Cesare Savani: Intervista all’artista


Presentati in breve

Sono Cesare Savani, un adolescente di 57 anni.
Ho lavorato nel settore informatico fino a poco tempo fa. Probabilmente la saturazione all’uso del pensiero tecnico-organizzativo ha fatto emergere il mio lato creativo e da qualche anno (2019 circa) ho iniziato a cimentarmi, da autodidatta, con colori e pennelli.
Ho sempre apprezzato l’arte moderna, prediligo le opere materiche dove vengono utilizzati materiali diversi integrati a potenti pennellate grosse e/o abbondanti spatolate che depositano grumi di colore.
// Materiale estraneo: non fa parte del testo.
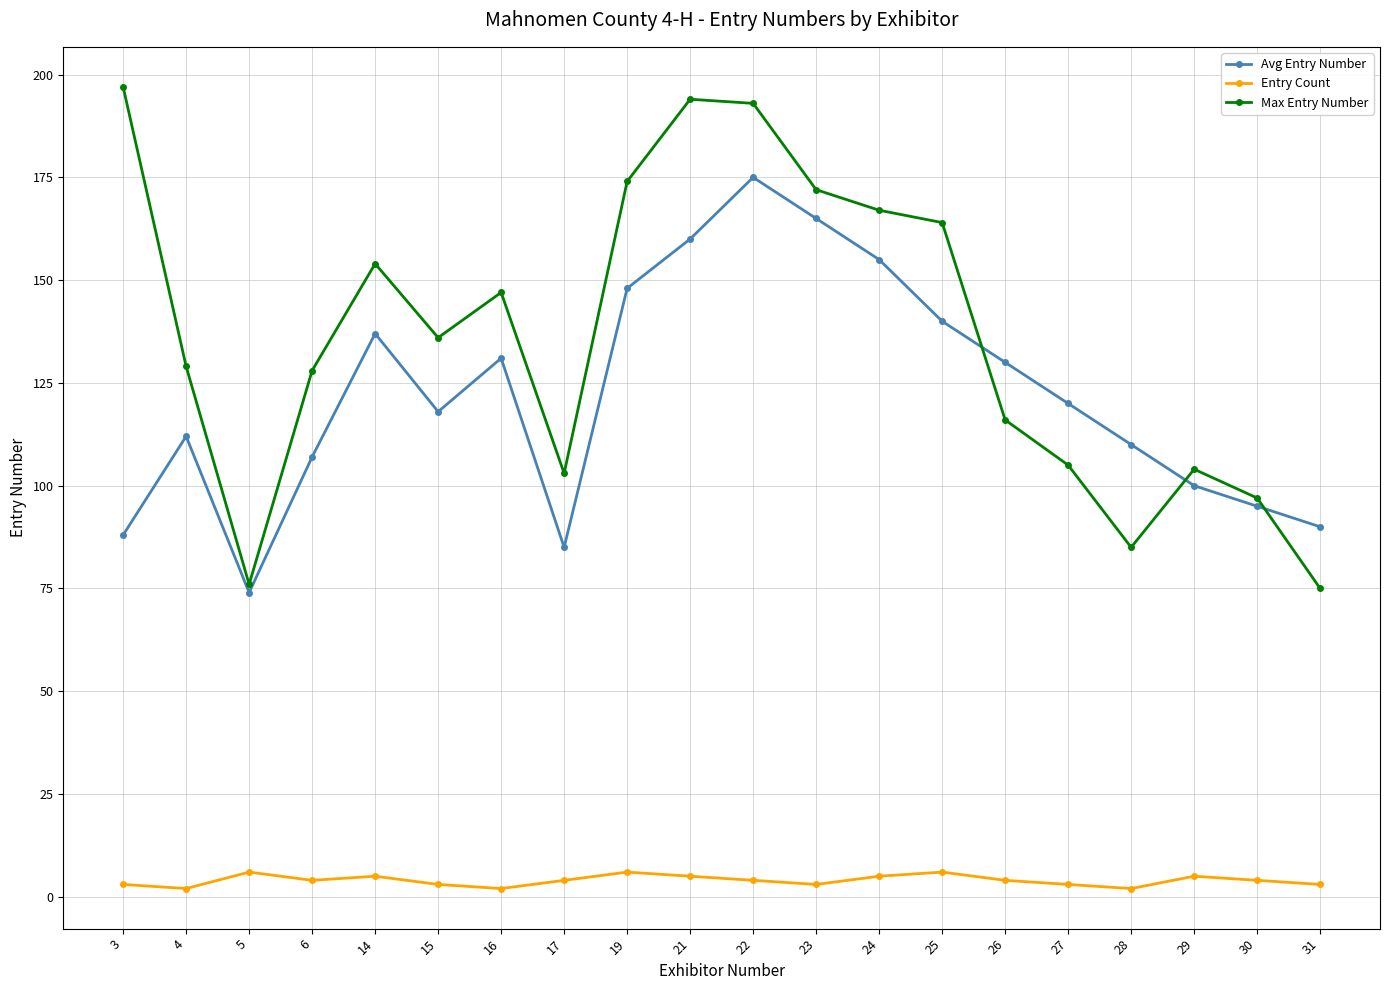

Reading left to right, what are all the values shown in this chart?

Avg Entry Number: 88	112	74	107	137	118	131	85	148	160	175	165	155	140	130	120	110	100	95	90
Entry Count: 3	2	6	4	5	3	2	4	6	5	4	3	5	6	4	3	2	5	4	3
Max Entry Number: 197	129	76	128	154	136	147	103	174	194	193	172	167	164	116	105	85	104	97	75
Parla delle tue opere e del tuo stile

Le mie opere sono frutto di varie e continue sperimentazioni, sia sulla tecnica che sui materiali utilizzati che cerco il più possibile di recuperare.
Il mio stile è tra l’astratto e il surrealista e credo che l’eclettismo sia una dote e non un difetto (anche se gli artisti di successo non sarebbero d’accordo).
Non posso dire di ispirarmi ad un artista in particolare, cerco di creare qualcosa di unico e distintivo e mi piacerebbe che le mie opere fossero appese in molte case (cit. “ogni quadro ha il suo chiodo”) oltre alla mia.


Con molta umiltà e consapevolezza dei miei limiti, mi ritengo comunque abbastanza soddisfatto dell’apprezzamento finora ricevuto. Ci sono migliaia di artisti bravissimi, sconosciuti o sottovalutati. Vorrei arrivare ad avere le qualità per sentirmi chiamare artista senza sentirmi imbarazzato.